Friday, September 7, 2012

Eskota


And she had asked in that casual way of hers if he knew Texas.  And he had stopped, there in the copper-colored dusk, and said he did.

No, she shook her head as the words tumbled out.  I don’t think so.  I don’t think you’ve seen the low moon.  I don’t think you’ve woken up to stand in an evening with enough stars to make you feel small.  I don’t think you know Texas at all.

He watched the fence line disappear down the horizon, a black line cutting a fine swatch against the field.  The road shimmered in slight waves in the distance, and he could just barely detect the faint soap smell of her. 

What am I supposed to know, then?  Is this a place?  Is this some sort of fucking attitude?  Can I learn it if I wasn’t born here in some sort of sacred ritual?  He walked the short space between them, her one arm across her holding the elbow, a slight cross against her chest. 

What do you see in me? she asked. 

I see everything.  I see blank canvass, I see unknowns.  I see an ocean that I would gladly drown in.  I see a storm that never goes away. I see a world on fire.

He reached out and held the tips of her finger.

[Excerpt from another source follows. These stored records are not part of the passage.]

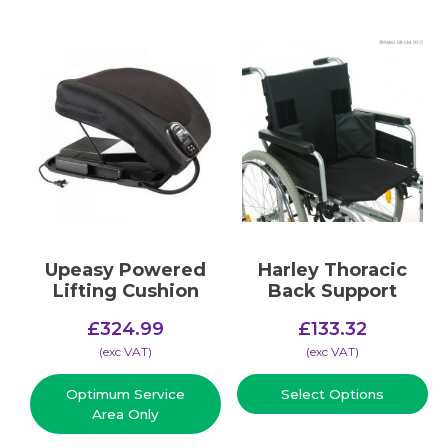
Upeasy Powered
Harley Thoracic
Lifting Cushion
Back Support
£
324.99
£
133.32
(​exc VAT)
(​exc VAT)
Optimum Service
Select Options
Area Only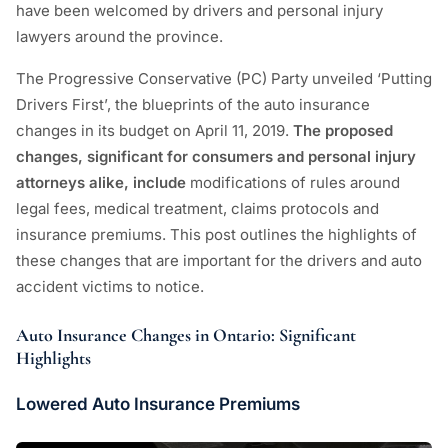
have been welcomed by drivers and personal injury
lawyers around the province.
The Progressive Conservative (PC) Party unveiled ‘Putting
Drivers First’, the blueprints of the auto insurance
changes in its budget on April 11, 2019.
The proposed
changes, significant for consumers and personal injury
attorneys alike, include
modifications of rules around
legal fees, medical treatment, claims protocols and
insurance premiums. This post outlines the highlights of
these changes that are important for the drivers and auto
accident victims to notice.
Auto Insurance Changes in Ontario:
Significant
Highlights
Lowered Auto Insurance Premiums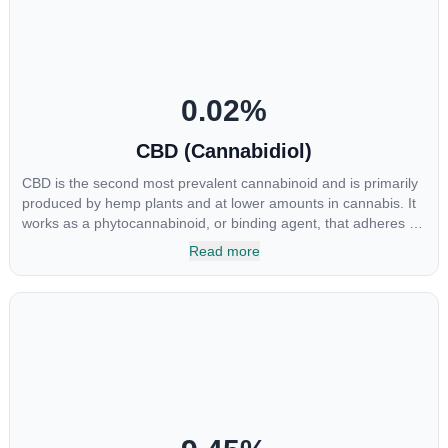
0.02
%
CBD (Cannabidiol)
CBD is the second most prevalent cannabinoid and is primarily
produced by hemp plants and at lower amounts in cannabis. It
works as a phytocannabinoid, or binding agent, that adheres to
an individual's endocannabinoid system. Cannabidiol has
Read more
soared in popularity due to its lack of psychoactive effects. Most
users seek CBD for its medicinal properties since it was the first
cannabinoid to be approved by the FDA. Its healing properties
include an ability to help you relax, reduce irritability and ease
restlessness.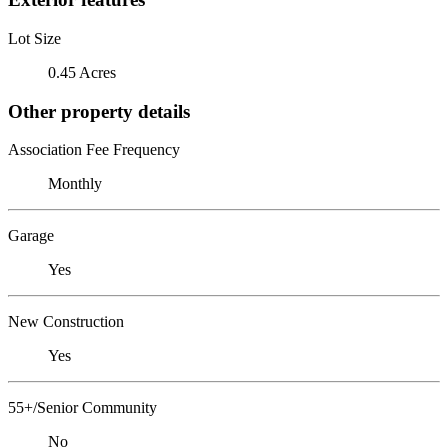
Lot Size
0.45 Acres
Other property details
Association Fee Frequency
Monthly
Garage
Yes
New Construction
Yes
55+/Senior Community
No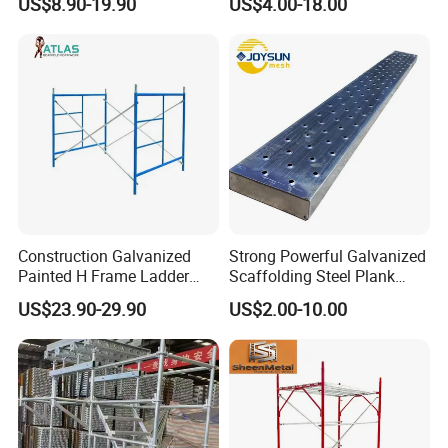
US$8.90-19.90
US$4.00-18.00
Coated Galvanized Scaffold
System Price Standard
Ledger Brace Steel Ringlock
Scaffolding for Sale
Construction Galvanized
Strong Powerful Galvanized
Painted H Frame Ladder
Scaffolding Steel Plank
Walk Through Scaffolding
Perforated Metal Walkway
US$23.90-29.90
US$2.00-10.00
Andamio 1219X1700
Board Construction Site
1700X1950mm
Steel Platform Plank
Without Hooks Catwalk with
Hooks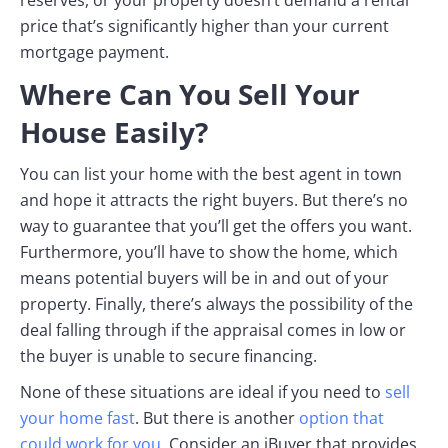
price that’s significantly higher than your current
mortgage payment.
Where Can You Sell Your
House Easily?
You can list your home with the best agent in town
and hope it attracts the right buyers. But there’s no
way to guarantee that you’ll get the offers you want.
Furthermore, you’ll have to show the home, which
means potential buyers will be in and out of your
property. Finally, there’s always the possibility of the
deal falling through if the appraisal comes in low or
the buyer is unable to secure financing.
None of these situations are ideal if you need to
sell
your home fast
. But there is another
option that
could work for you
. Consider an iBuyer that provides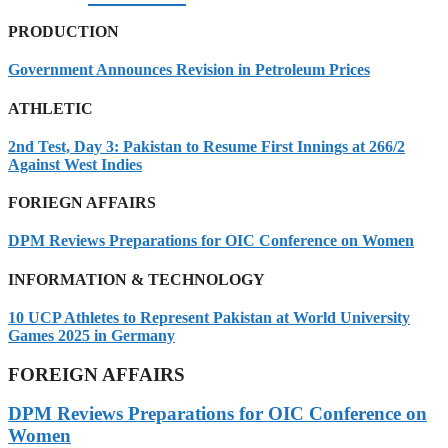
PRODUCTION
Government Announces Revision in Petroleum Prices
ATHLETIC
2nd Test, Day 3: Pakistan to Resume First Innings at 266/2
Against West Indies
FORIEGN AFFAIRS
DPM Reviews Preparations for OIC Conference on Women
INFORMATION & TECHNOLOGY
10 UCP Athletes to Represent Pakistan at World University
Games 2025 in Germany
FOREIGN AFFAIRS
DPM Reviews Preparations for OIC Conference on
Women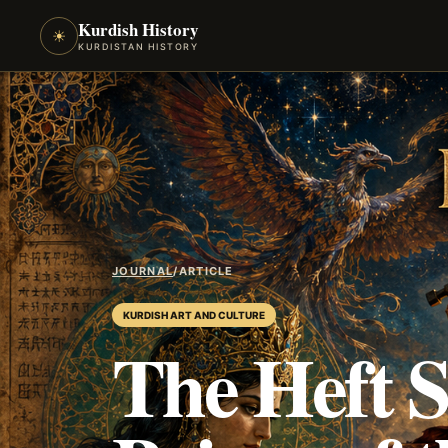
Kurdish History
☀
KURDISTAN HISTORY
JOURNAL
/
ARTICLE
KURDISH ART AND CULTURE
The Heft S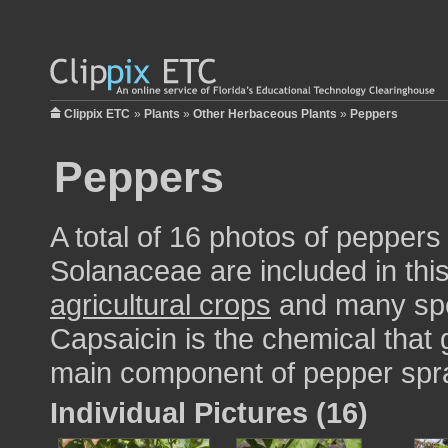
Clippix ETC
»
Plants
»
Other Herbaceous Plants
»
Peppers
Peppers
A total of 16 photos of peppers
Solanaceae are included in this
agricultural crops
and many spe
Capsaicin is the chemical that g
main component of pepper spr
Individual Pictures (16)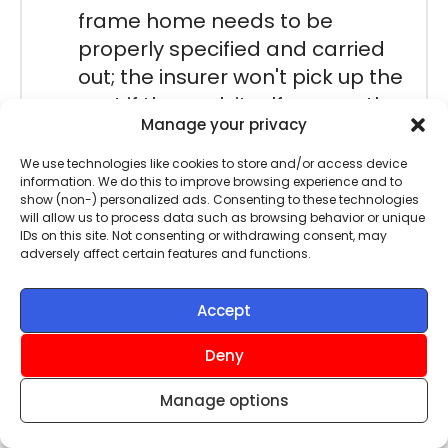
frame home needs to be
properly specified and carried
out; the insurer won't pick up the
cost if the work itself causes the
Manage your privacy
problem.
We use technologies like cookies to store and/or access device
It is for this reason that we
information. We do this to improve browsing experience and to
show (non-) personalized ads. Consenting to these technologies
recommend you get advice when
will allow us to process data such as browsing behavior or unique
insuring a steel-framed property,
IDs on this site. Not consenting or withdrawing consent, may
adversely affect certain features and functions.
but don’t worry, our underwriting
partner can help you and
Accept
recommend a suitable policy picked
from a panel of insurers. Just click
Deny
‘Get a Quote’ on this page to get
Manage options
started.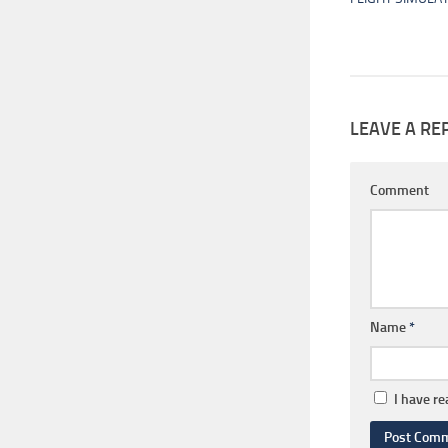
LEAVE A RE
Comment
Name
*
I have r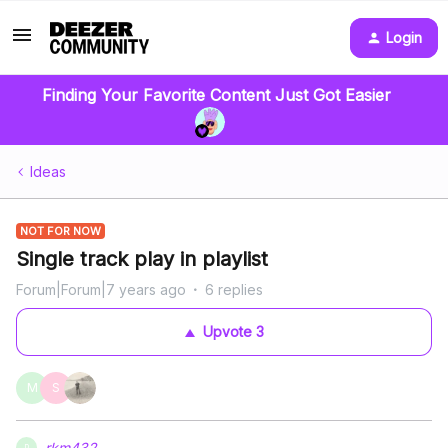
Login
Finding Your Favorite Content Just Got Easier
Ideas
NOT FOR NOW
Single track play in playlist
Forum|Forum|7 years ago
6 replies
Upvote
3
M
S
rkm432
R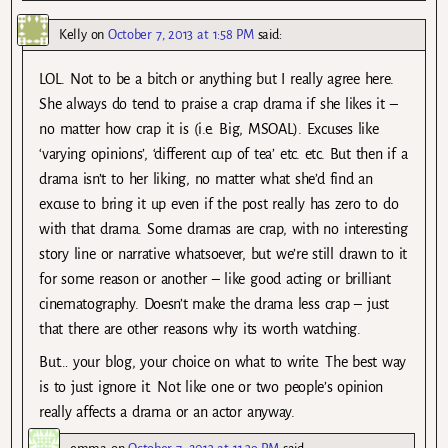
Kelly
on
October 7, 2013 at 1:58 PM
said:
LOL. Not to be a bitch or anything but I really agree here.
She always do tend to praise a crap drama if she likes it –
no matter how crap it is (i.e. Big, MSOAL). Excuses like
‘varying opinions’, ‘different cup of tea’ etc. etc. But then if a
drama isn’t to her liking, no matter what she’d find an
excuse to bring it up even if the post really has zero to do
with that drama. Some dramas are crap, with no interesting
story line or narrative whatsoever, but we’re still drawn to it
for some reason or another – like good acting or brilliant
cinematography. Doesn’t make the drama less crap – just
that there are other reasons why its worth watching.
But… your blog, your choice on what to write. The best way
is to just ignore it. Not like one or two people’s opinion
really affects a drama or an actor anyway.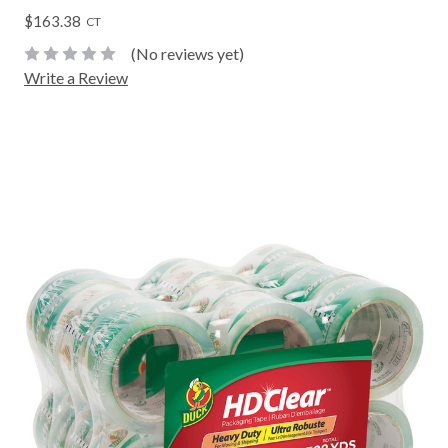
$163.38
CT
(No reviews yet)
Write a Review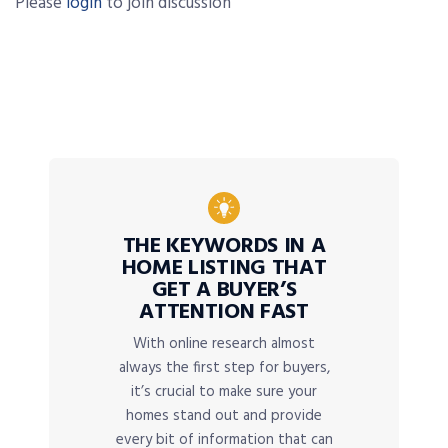
Please
login
to join discussion
THE KEYWORDS IN A
HOME LISTING THAT
GET A BUYER’S
ATTENTION FAST
With online research almost
always the first step for buyers,
it’s crucial to make sure your
homes stand out and provide
every bit of information that can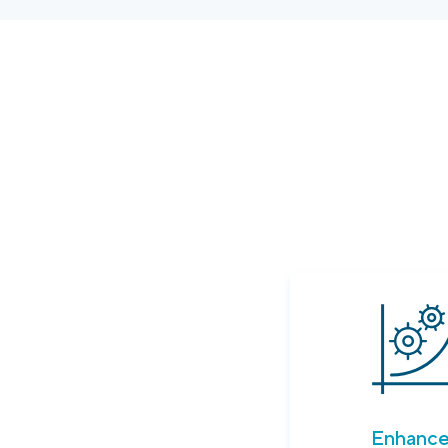
Enhanc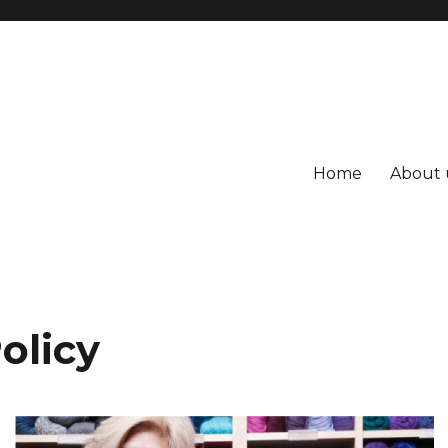
Home
About 
olicy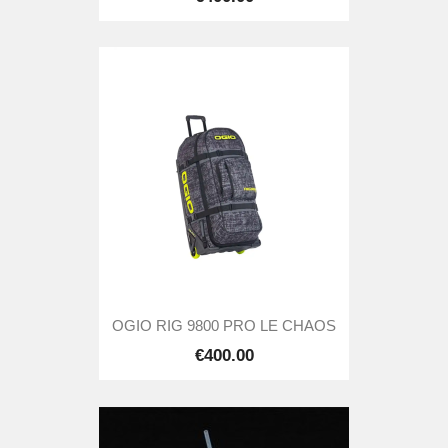
OGIO RIG 9800 PRO LE CHAOS
€400.00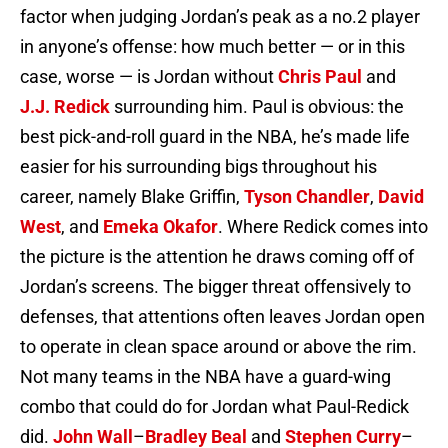
factor when judging Jordan’s peak as a no.2 player
in anyone’s offense: how much better — or in this
case, worse — is Jordan without
Chris Paul
and
J.J. Redick
surrounding him. Paul is obvious: the
best pick-and-roll guard in the NBA, he’s made life
easier for his surrounding bigs throughout his
career, namely Blake Griffin,
Tyson Chandler
,
David
West
, and
Emeka Okafor
. Where Redick comes into
the picture is the attention he draws coming off of
Jordan’s screens. The bigger threat offensively to
defenses, that attentions often leaves Jordan open
to operate in clean space around or above the rim.
Not many teams in the NBA have a guard-wing
combo that could do for Jordan what Paul-Redick
did.
John Wall
–
Bradley Beal
and
Stephen Curry
–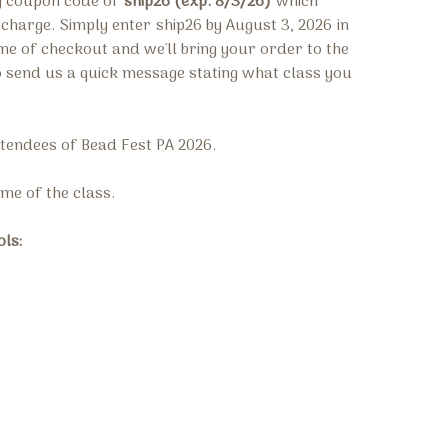
ng coupon code of
ship26 (exp. 8/3/26)
which
g charge.
Simply enter
ship26 by August 3, 2026
in
ime of checkout and we'll bring your order to the
o send us a quick message stating what class you
attendees of Bead Fest PA 2026.
time of the class.
ols: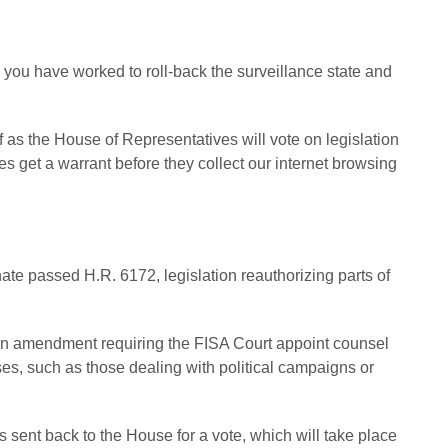
 you have worked to roll-back the surveillance state and
 as the House of Representatives will vote on legislation
s get a warrant before they collect our internet browsing
te passed H.R. 6172, legislation reauthorizing parts of
 an amendment requiring the FISA Court appoint counsel
cases, such as those dealing with political campaigns or
s sent back to the House for a vote, which will take place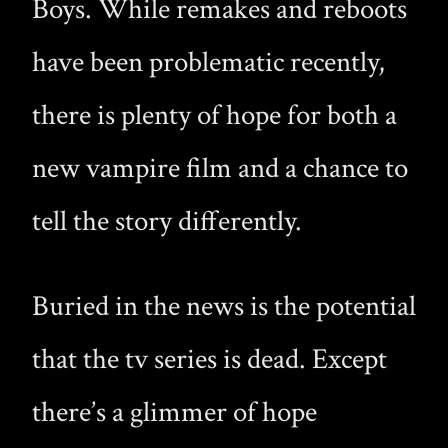
Boys. While remakes and reboots
have been problematic recently,
there is plenty of hope for both a
new vampire film and a chance to
tell the story differently.
Buried in the news is the potential
that the tv series is dead. Except
there’s a glimmer of hope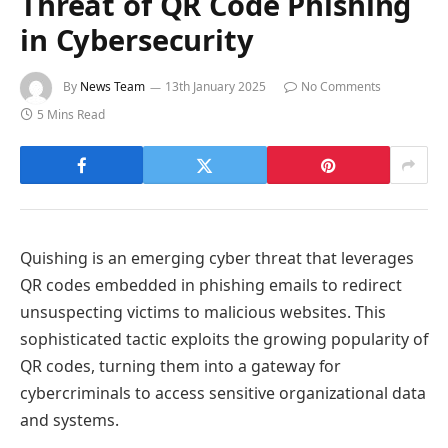
Threat of QR Code Phishing
in Cybersecurity
By
News Team
13th January 2025
No Comments
5 Mins Read
Quishing is an emerging cyber threat that leverages
QR codes embedded in phishing emails to redirect
unsuspecting victims to malicious websites. This
sophisticated tactic exploits the growing popularity of
QR codes, turning them into a gateway for
cybercriminals to access sensitive organizational data
and systems.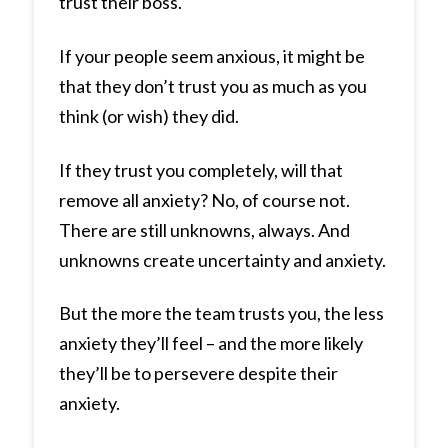
trust their boss.
If your people seem anxious, it might be
that they don’t trust you as much as you
think (or wish) they did.
If they trust you completely, will that
remove all anxiety? No, of course not.
There are still unknowns, always. And
unknowns create uncertainty and anxiety.
But the more the team trusts you, the less
anxiety they’ll feel – and the more likely
they’ll be to persevere despite their
anxiety.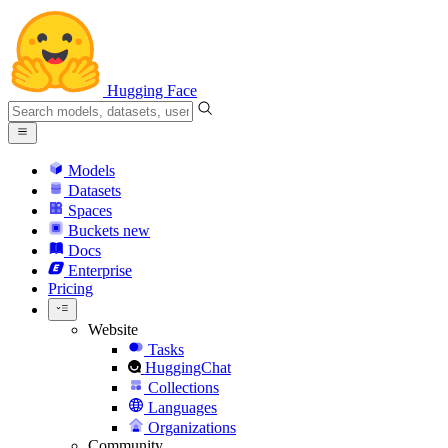
Hugging Face
Models
Datasets
Spaces
Buckets
new
Docs
Enterprise
Pricing
Website
Tasks
HuggingChat
Collections
Languages
Organizations
Community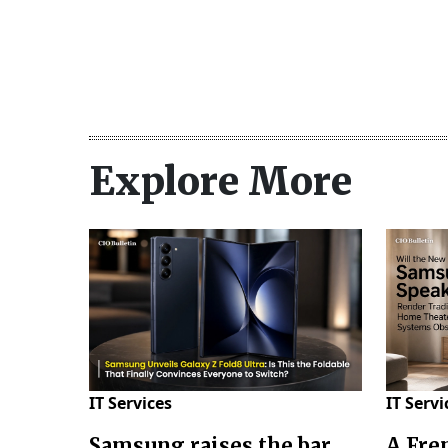
Explore More
IT Services
IT Servi
Samsung raises the bar
A Fre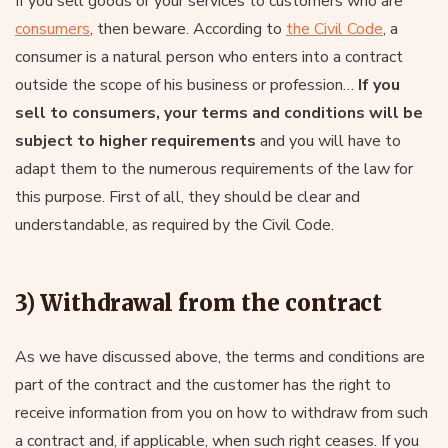
If you sell goods or your services to customers who are
consumers
, then beware. According to
the Civil Code
, a
consumer is a natural person who enters into a contract
outside the scope of his business or profession…
If you
sell to consumers, your terms and conditions will be
subject to higher requirements
and you will have to
adapt them to the numerous requirements of the law for
this purpose. First of all, they should be clear and
understandable, as required by the Civil Code.
3) Withdrawal from the contract
As we have discussed above, the terms and conditions are
part of the contract and the customer has the right to
receive information from you on how to withdraw from such
a contract and, if applicable, when such right ceases. If you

 I see something no language would adequately describe.  I see you. 

She stared, a few blinks.  I am as much a part of this place as…trailing off she waved her hand across the expanse.  I’m as much a part of this place as anything.  I am the smell of salt air in Galveston, and as dry as the river bottoms near El Paso.  I am open, unending.  You cannot just simply try to contain me.

I’m not trying to contain you. 

You’re trying to shape me though.  Into something that you want.  It’d be like catching rain.

It was growing purple in the air, the evening tinted and tattooed with dark spots.  A little bit of orange remained, burnishing the edge of the flat horizon. 

Do you know how they make honey? He asked.  She turned her head to him.  He could barely see the colors of her eyes, dark against dark.  But he knew she was looking at him.

Honey?  You mean like bees?

Yeah, exactly.  You take this perfectly shaped…structure.  This work of art almost.  And you tear it in half, you crush it and you extract the honey from it.  It’s only sweet when it’s broken.

Is that what needs to happen?  She approached him and he could see her eyes much better now.  And there was a hint of storm in them.  I need to break to be better? 

Not you.  Us.  If I can’t be the other part of you, then maybe I need to be broken off.  Ruptured.

She was silent and her silence was darker.  It was almost pitch-black in the air but he could feel it heavy against him.  It was like the moments between lightning and thunder.

I don’t know if that is what I want.  I only know what I am here, what I have here.

He inhaled the cool air and watched her disappear.  She had never really been there, rather, he remembered the last time they had spoken.  He remembered how she had left, the contrail of her departure.  He still came out here now and again, turning off the road and stopping in the flat low land.  He remembered how he had tried, and in trying he remembered how she had pulled away.  How ultimately they had broken, and how it never was sweet at all.  In fact, it was exactly the opposite.